- [Dataset excerpts]:
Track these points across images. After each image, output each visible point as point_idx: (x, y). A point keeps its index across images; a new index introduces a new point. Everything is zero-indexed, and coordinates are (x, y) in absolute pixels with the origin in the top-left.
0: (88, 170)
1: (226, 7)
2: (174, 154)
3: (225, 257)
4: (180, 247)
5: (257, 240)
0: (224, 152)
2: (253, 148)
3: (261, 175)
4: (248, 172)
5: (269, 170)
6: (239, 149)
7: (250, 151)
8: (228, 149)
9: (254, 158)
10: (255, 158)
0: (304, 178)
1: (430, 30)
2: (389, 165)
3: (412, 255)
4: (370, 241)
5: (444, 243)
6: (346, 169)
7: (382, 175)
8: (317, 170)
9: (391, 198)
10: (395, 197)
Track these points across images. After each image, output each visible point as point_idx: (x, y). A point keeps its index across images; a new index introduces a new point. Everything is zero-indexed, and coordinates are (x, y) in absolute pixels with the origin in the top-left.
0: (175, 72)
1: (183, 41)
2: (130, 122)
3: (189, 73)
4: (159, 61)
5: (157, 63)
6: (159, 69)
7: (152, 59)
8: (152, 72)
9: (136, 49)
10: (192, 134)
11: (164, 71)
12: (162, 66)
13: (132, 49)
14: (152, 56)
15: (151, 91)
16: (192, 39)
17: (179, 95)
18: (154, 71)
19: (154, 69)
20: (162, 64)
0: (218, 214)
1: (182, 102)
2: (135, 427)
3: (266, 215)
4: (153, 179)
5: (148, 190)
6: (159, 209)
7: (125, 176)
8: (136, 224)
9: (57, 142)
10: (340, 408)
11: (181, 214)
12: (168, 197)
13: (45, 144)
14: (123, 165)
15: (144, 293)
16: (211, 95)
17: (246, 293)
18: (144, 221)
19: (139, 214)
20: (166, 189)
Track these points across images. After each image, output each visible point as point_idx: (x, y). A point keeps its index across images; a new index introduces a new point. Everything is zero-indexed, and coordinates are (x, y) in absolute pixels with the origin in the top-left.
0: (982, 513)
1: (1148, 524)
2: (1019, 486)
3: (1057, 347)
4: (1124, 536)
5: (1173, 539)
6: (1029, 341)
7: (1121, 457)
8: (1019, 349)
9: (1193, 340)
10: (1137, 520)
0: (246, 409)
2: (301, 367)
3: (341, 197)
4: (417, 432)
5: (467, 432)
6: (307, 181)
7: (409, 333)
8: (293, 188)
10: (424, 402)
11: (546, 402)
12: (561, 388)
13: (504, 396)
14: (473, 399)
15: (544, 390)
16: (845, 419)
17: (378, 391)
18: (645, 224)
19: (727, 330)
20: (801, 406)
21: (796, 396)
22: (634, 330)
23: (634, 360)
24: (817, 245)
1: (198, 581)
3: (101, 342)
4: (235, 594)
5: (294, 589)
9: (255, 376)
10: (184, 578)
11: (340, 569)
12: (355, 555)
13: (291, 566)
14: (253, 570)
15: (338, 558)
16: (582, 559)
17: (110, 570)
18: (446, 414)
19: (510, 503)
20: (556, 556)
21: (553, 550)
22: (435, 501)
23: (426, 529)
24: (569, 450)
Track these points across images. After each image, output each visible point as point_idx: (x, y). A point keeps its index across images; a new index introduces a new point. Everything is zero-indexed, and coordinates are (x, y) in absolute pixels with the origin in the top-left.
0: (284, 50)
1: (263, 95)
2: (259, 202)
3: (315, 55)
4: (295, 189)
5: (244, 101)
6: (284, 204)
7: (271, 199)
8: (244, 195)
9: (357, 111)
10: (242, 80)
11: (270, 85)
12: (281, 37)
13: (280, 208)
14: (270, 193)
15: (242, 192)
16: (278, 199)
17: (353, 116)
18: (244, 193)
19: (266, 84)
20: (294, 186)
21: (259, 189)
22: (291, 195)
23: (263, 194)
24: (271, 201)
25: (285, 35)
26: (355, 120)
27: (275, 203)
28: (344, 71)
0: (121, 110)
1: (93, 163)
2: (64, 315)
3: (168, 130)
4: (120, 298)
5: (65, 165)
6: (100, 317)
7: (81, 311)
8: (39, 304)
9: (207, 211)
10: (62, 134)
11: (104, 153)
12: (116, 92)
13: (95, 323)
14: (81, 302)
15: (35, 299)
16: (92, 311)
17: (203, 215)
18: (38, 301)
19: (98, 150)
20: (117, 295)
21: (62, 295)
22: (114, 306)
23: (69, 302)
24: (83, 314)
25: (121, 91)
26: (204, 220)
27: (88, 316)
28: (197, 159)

- [What you should do]: Rewrite the records, starting at the beginning and ending at the line containing "10: (395, 197)", with "top-left" changed to "upper-left" and everything else left unchanged.

- [Problem solution]:
Track these points across images. After each image, output each visible point as point_idx: (x, y). A point keeps its index across images; a new index introduces a new point. Everything is zero-indexed, and coordinates are (x, y) in absolute pixels with the origin in the upper-left.
0: (88, 170)
1: (226, 7)
2: (174, 154)
3: (225, 257)
4: (180, 247)
5: (257, 240)
0: (224, 152)
2: (253, 148)
3: (261, 175)
4: (248, 172)
5: (269, 170)
6: (239, 149)
7: (250, 151)
8: (228, 149)
9: (254, 158)
10: (255, 158)
0: (304, 178)
1: (430, 30)
2: (389, 165)
3: (412, 255)
4: (370, 241)
5: (444, 243)
6: (346, 169)
7: (382, 175)
8: (317, 170)
9: (391, 198)
10: (395, 197)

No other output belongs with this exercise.